Pete Wentz: I don’t know. It still could be the wrong time. When we took a break, we always thought it had to be about new music. None of us had any interest in being a heritage act or doing state fairs, that kind of thing. We really wanted it to be about the songs. We did try to write a couple times and it didn’t seem right. Then Patrick [Stump] and I wrote a couple songs and, when I heard the stuff he’d done, I was all in. There’s so much about our band that’s serendipity to me. So much about it seems to be being in the right place at the right time. Hopefully, that’s what it is again.
MC: Around the time you guys decided to take a break, you were the subject of a lot of tabloid fodder. Do you believe that sort of exposure helped or hurt your career? Do you suggest other artists seek out that type of coverage?
Wentz: I don’t think it really helped our career. It’s kind of a double-edged sword. We got a certain amount of press regardless of what was going on with the band. But at the same time, lots of the mainstream press only covered us from one perspective, you know? No one gave me a manual, like this is what you’re supposed to do, this is how you’re supposed to act. You kind of just figure it out on your own.

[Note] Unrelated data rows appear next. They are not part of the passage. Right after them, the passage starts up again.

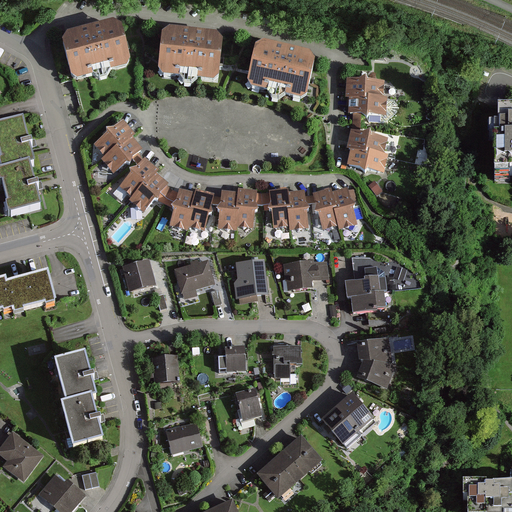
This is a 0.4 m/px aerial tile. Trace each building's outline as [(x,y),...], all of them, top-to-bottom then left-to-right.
[(67,40),(76,79),(135,64),(125,25),(67,40)] [(169,33),(164,72),(221,80),(226,41),(169,33)] [(263,45),(253,86),(308,99),(318,59),(263,45)] [(370,55),(369,63),(381,64),(382,56),(370,55)] [(386,83),(352,82),(352,96),(386,98),(386,83)] [(388,100),(355,98),(355,113),(387,114),(388,100)] [(367,115),(357,114),(357,130),(366,131),(367,115)] [(511,121),(495,122),(495,137),(485,137),(485,150),(490,150),(491,193),(506,193),(506,187),(511,187),(511,121)] [(137,135),(125,122),(98,145),(109,158),(134,138),(137,135)] [(24,124),(0,130),(0,164),(2,172),(30,164),(35,163),(24,124)] [(357,131),(353,150),(356,150),(373,154),(373,151),(391,155),(394,139),(378,135),(376,131),(369,133),(357,131)] [(117,175),(145,151),(134,138),(109,158),(106,161),(117,175)] [(356,150),(353,166),(390,174),(394,155),(391,155),(373,151),(373,154),(356,150)] [(148,160),(122,188),(136,200),(159,175),(161,172),(148,160)] [(2,172),(0,172),(0,187),(7,214),(41,205),(30,164),(2,172)] [(146,213),(171,186),(159,175),(136,200),(134,203),(146,213)] [(333,192),(316,196),(324,231),(342,226),(334,196),(333,192)] [(360,227),(351,192),(334,196),(342,226),(343,231),(360,227)] [(256,230),(259,195),(243,193),(242,197),(239,228),(256,230)] [(290,193),(273,194),(276,230),(293,229),(290,195),(290,193)] [(311,230),(307,193),(290,195),(293,229),(293,232),(311,230)] [(199,198),(182,194),(174,226),(191,230),(192,228),(199,198)] [(192,228),(207,232),(216,199),(200,195),(199,198),(192,228)] [(242,197),(225,196),(221,231),(239,233),(239,228),(242,197)] [(211,261),(177,271),(186,302),(199,298),(197,291),(218,286),(211,261)] [(152,262),(125,269),(131,293),(158,287),(152,262)] [(272,297),(267,262),(240,266),(242,284),(237,284),(239,301),(272,297)] [(289,284),(290,284),(291,292),(316,290),(315,282),(331,281),(329,264),(287,268),(289,284)] [(59,307),(50,276),(9,287),(16,312),(17,318),(26,315),(25,312),(47,306),(48,309),(59,307)] [(379,277),(364,279),(365,281),(345,283),(347,299),(351,299),(381,295),(379,277)] [(8,282),(0,284),(0,314),(5,313),(6,315),(16,312),(9,287),(8,282)] [(219,291),(213,293),(216,306),(223,304),(219,291)] [(377,309),(386,308),(385,295),(381,295),(351,299),(353,315),(377,312),(377,309)] [(164,296),(157,297),(161,311),(168,310),(164,296)] [(393,337),(360,342),(362,360),(396,363),(393,337)] [(278,378),(291,378),(291,363),(303,363),(303,349),(277,350),(278,378)] [(239,380),(238,375),(250,374),(248,350),(227,351),(228,381),(239,380)] [(91,357),(59,365),(69,406),(101,398),(91,357)] [(183,384),(180,357),(154,360),(156,387),(183,384)] [(366,361),(361,375),(390,388),(400,363),(366,361)] [(257,390),(237,396),(244,422),(264,417),(257,390)] [(378,417),(356,392),(324,420),(346,445),(378,417)] [(96,401),(64,409),(74,450),(106,442),(96,401)] [(173,455),(203,447),(197,425),(167,434),(173,455)] [(4,468),(25,483),(44,457),(13,434),(0,450),(0,455),(9,462),(4,468)] [(324,461),(304,436),(258,474),(278,498),(324,461)] [(100,487),(97,473),(82,477),(86,490),(100,487)] [(40,496),(50,504),(49,505),(58,511),(74,511),(87,497),(68,482),(66,484),(56,476),(40,496)] [(476,511),(511,511),(511,483),(494,484),(494,482),(470,482),(470,498),(476,498),(476,511)] [(239,511),(234,500),(208,511),(239,511)]
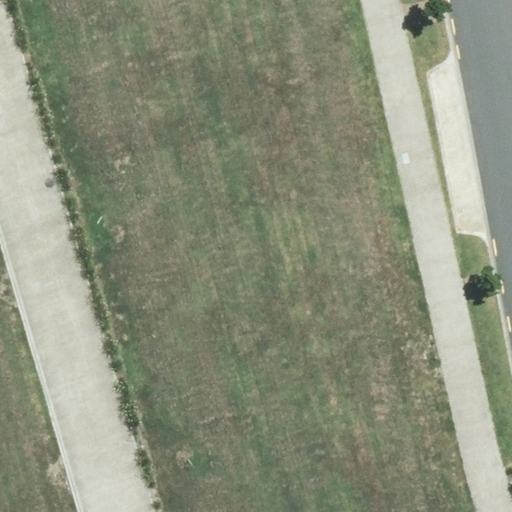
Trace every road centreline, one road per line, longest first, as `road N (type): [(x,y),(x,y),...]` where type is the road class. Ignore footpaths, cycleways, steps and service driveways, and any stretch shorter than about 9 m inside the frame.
road 1 (residential): [(0,112),(114,511)]
road 2 (residential): [(511,172),(481,0)]
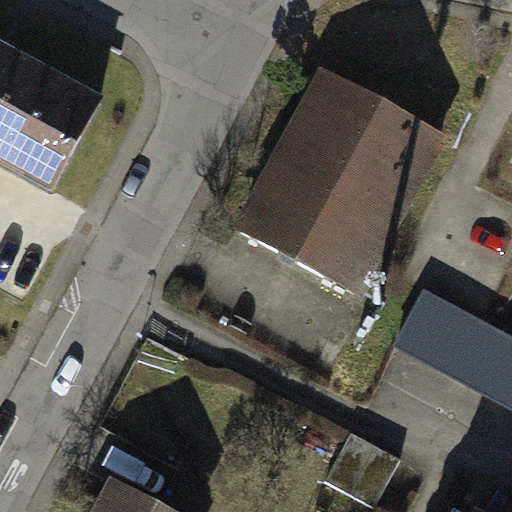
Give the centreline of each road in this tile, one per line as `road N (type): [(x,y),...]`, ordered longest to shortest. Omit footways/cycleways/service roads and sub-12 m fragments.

Tabloid culture is really just interested in famous people and not about people being known for their talent. So it was a weird space to be in and it was frustrating. It was a rollercoaster. There were a lot of ups, there were a lot of downs. More than anything, you’ve got to just do things for the right reasons. If you’re playing in your band and it’s fun, keep doing it. The rest of your life will fall into place around that.